Наконец, епископы пришли к заключению, что они не в состоянии определить, кем послана Жанна – богом или сатаной…»
***
Я отложил книгу.
– Слушай, а у тебя других способов справляться с проблемами, что, вообще нет? Чуть что – сразу меня куда нибудь отправить – и дело в шляпе! Сперва на Луну, потом в Ленина. А теперь вообще Девой какой-то предлагаеть побыть… Не нравится мне это, Петя, – как можно более проникновенно сказал я.
– Во-первых, Девой не какой-то, – энергично возразил мне он. – А совершенно конкретной: Орлеанской. Во-вторых, я сам туда собираюсь. С тобой. Ну не пушкой же нейтронной по этим мирам палить! – он развел руками. – Шум устроим на всю Вселенную, а потом какой нибудь мирок здесь зацепится, сохраниться. Остальные опять сюда вытянет, и все по новой… Ты же видел – я неделю считал, наверно, у компьютера на диске дыру протер – а все без толку. Да нам ведь совсем ненадолго надо – уверен, что за сутки все получится.

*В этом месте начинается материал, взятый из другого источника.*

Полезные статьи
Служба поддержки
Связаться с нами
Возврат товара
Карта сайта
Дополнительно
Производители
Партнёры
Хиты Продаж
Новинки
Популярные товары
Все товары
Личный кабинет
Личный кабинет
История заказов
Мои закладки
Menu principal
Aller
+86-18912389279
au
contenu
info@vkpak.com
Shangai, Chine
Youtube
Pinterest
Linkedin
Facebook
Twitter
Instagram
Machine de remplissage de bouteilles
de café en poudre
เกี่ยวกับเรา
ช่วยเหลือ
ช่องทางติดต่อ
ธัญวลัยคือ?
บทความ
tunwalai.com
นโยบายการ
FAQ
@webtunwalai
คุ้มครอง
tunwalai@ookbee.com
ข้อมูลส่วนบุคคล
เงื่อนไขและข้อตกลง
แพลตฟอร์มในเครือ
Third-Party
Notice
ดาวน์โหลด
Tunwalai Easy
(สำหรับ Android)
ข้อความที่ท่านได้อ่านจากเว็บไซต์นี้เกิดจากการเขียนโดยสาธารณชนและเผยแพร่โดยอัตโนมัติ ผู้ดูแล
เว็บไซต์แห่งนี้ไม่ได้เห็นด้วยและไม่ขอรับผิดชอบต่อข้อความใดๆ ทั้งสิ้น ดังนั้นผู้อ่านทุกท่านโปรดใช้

Я молча взял книгу и продолжил читать.
***
«… Армия преобразилась. Восторженные чувства к Жанне, преданность ей и
горячее желание сразиться с врагом, которое она разожгла в солдатах,
превзошли все, виденное Ла Гиром за его многолетнюю службу. Он не находил
слов, чтобы выразить свое восхищение и удивление перед этим чудом
таинственных превращений. Раньше он презирал это войско, теперь же гордился
им, уверенный в его мощи и сплоченности. Ла Гир говорил:
– Два дня тому назад они боялись кудахтанья курицы, а теперь с ними
можно отправиться штурмовать врата самого ада…
… Было часов восемь вечера, когда она со своим отрядом вступила в Бургундские ворота. Жанна ехала на белом коне и держала в руке священный меч из Фьербуа. Посмотрели бы вы, что творилось тогда в Орлеане! Что это было за зрелище! Черное море человеческих голов, мерцающее пламя факелов, гулкие раскаты восторженных приветствий, трезвон колоколов и грохот пушек! Казалось, наступает светопреставление. Жанна медленно продвигалась среди встречающих, выстроившихся шпалерами по обеим сторонам улиц, и ее фигурка, закованная в броню, напоминала серебряную статую, возвышавшуюся над морем человеческих голов. А вокруг теснились люди – мужчины и женщины, – взиравшие восхищенными, блестящими от слез глазами на это небесное видение. Благодарный народ целовал ей ноги, а те, кто не имел такого счастья, старались дотронуться хотя бы до ее коня и потом целовали свои пальцы.
Ни одно движение Жанны не оставалось незамеченным: каждый ее жест
обсуждался и сопровождался рукоплесканиями. Со всех сторон только и слышалось:
– Смотрите, она улыбается!
– Она снимает шапочку и машет кому-то! Как это красиво, как благородно!